В этом ключе представляют интерес документы внутренней переписки Исполкома совета Володарского района Ленинграда с управлением милиции о проведении паспортизации в 1933 г. Районные власти направили в апреле начальникам ряда отделений милиции письма следующего содержания: «Президиум Володарского райсовета просит в срочном порядке сообщить о числе зарегистрированных случаев самоубийств и покушений на самоубийства, произошедших связи с проводимой паспортизацией»[206]. Случаи добровольного ухода из жизни в данной ситуации должны были носить ярко выраженный альтруистический характер, когда человек не в состоянии продолжать существование вне чрезмерно отрегулированной социальной среды. Известный петербургский литератор В. Шефнер, в 1933 г. восемнадцатилетний юноша, в своих воспоминаниях зафиксировал состояние, которое испытывали многие жители Ленинграда в период паспортизации. Имея родственников, лишенных избирательных прав и не рассчитывавших на получение паспортов, молодой человек не без оснований считал, что ему придется покинуть Ленинград. Перспектива социальной дезадаптации угнетала. «В эти дни в моей памяти, — вспоминал Шефнер, — все время прокручивалось стихотворение Брюсова «Демон самоубийства». Оно давно запало мне в душу своей убедительной трагичностью, но прежде я считал, что ко мне оно прямого отношения не имеет, а теперь мне стало чудиться, что оно — подсказка для меня.
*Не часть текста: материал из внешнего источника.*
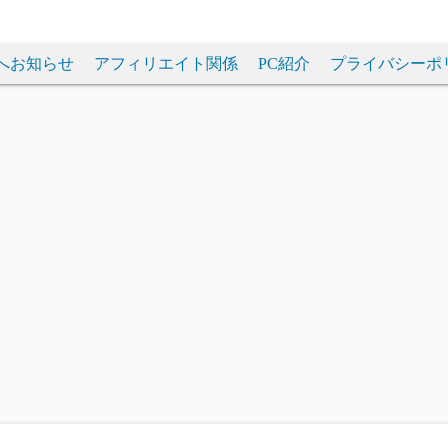
へお知らせ
アフィリエイト関係
PC紹介
プライバシーポ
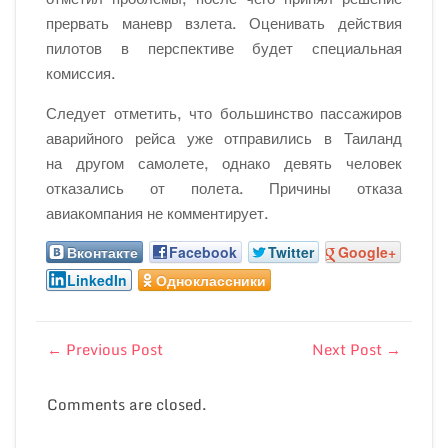
прервать маневр взлета. Оценивать действия
пилотов в
перспективе будет специальная
комиссия.
Следует отметить, что большинство пассажиров
аварийного рейса уже отправились в
Таиланд
на
другом самолете, однако девять человек
отказались от
полета. Причины отказа
авиакомпания не
комментирует.
Вконтакте
Facebook
Twitter
Google+
LinkedIn
Одноклассники
←
Previous Post
Next Post
→
Comments are closed.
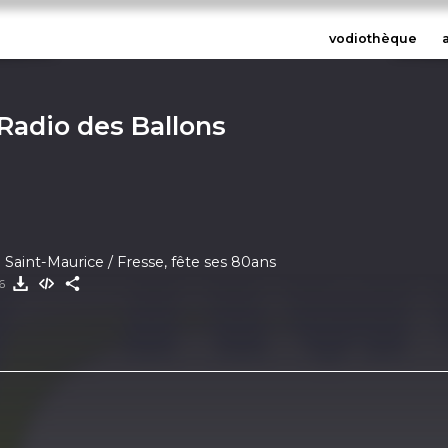
vodiothèque
 Radio des Ballons
Le football club de Saint-Maurice / Fresse, fête ses 80ans
26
Может быть, жить мне не стоит? Помру — и тогда никаких тревог»[207]. К счастью, от мысли свести счеты с жизнью будущего литератора отвлек случайно зашедший приятель. Он довольно несерьезно, даже шутовски отнесся к «печальному замыслу», что, по словам Шефнера, и помогло разрядить душевный кризис. Логические доводы не смогли бы пробудить волю к жизни.
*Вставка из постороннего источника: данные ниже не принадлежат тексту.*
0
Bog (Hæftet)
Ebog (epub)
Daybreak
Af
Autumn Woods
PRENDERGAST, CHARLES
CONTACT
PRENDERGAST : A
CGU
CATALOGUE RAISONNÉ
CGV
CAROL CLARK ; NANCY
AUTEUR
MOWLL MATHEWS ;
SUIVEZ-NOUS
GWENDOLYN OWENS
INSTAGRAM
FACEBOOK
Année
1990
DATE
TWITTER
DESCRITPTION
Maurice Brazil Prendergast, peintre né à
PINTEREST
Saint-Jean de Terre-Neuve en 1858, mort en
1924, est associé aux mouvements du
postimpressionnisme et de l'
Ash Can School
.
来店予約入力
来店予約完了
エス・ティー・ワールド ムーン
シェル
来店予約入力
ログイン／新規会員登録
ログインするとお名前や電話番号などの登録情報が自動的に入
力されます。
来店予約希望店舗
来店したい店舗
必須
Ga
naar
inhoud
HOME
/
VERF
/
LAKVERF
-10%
Вероятно, так же рассуждали и властные структуры — логика общественно-политической ситуации должна была привести к всплеску самоубийств. Процесс отслеживания фактов суицида расширялся. К нему были подключены даже органы здравоохранения, хотя «через них», как указывалось в письме заведующего Володарским райздравотделом от 5 апреля 1933 г. в районный совет, такие «…случаи, как-то смерть внезапная, смерть, последовавшая без наблюдения врача… не проходили, а направлялись в органы милиции для разрешения судебно-медицинской экспертизы»[208]. И все же случаи самоубийств весной 1933 г. не были многочисленными. Три отделения милиции Володарского района зафиксировали всего лишь один факт завершенного суицида и две попытки покончить с собой[209]. И хотя во всех милицейских документах присутствовала фраза о регистрации «случаев самоубийств и покушений на самоубийства в связи с проводимой паспортизацией», прямую связь суицидальных проявлений с процессом выдачи населению паспортов установить не удалось. Эта ситуация особенна любопытна. Властные структуры предполагали, что люди, не получившие паспорта, должны избрать крайнюю форму ретритистского поведения — самоубийство. Оно, таким образом, могло считаться нормой поведения для лиц, социально чуждых советскому строю.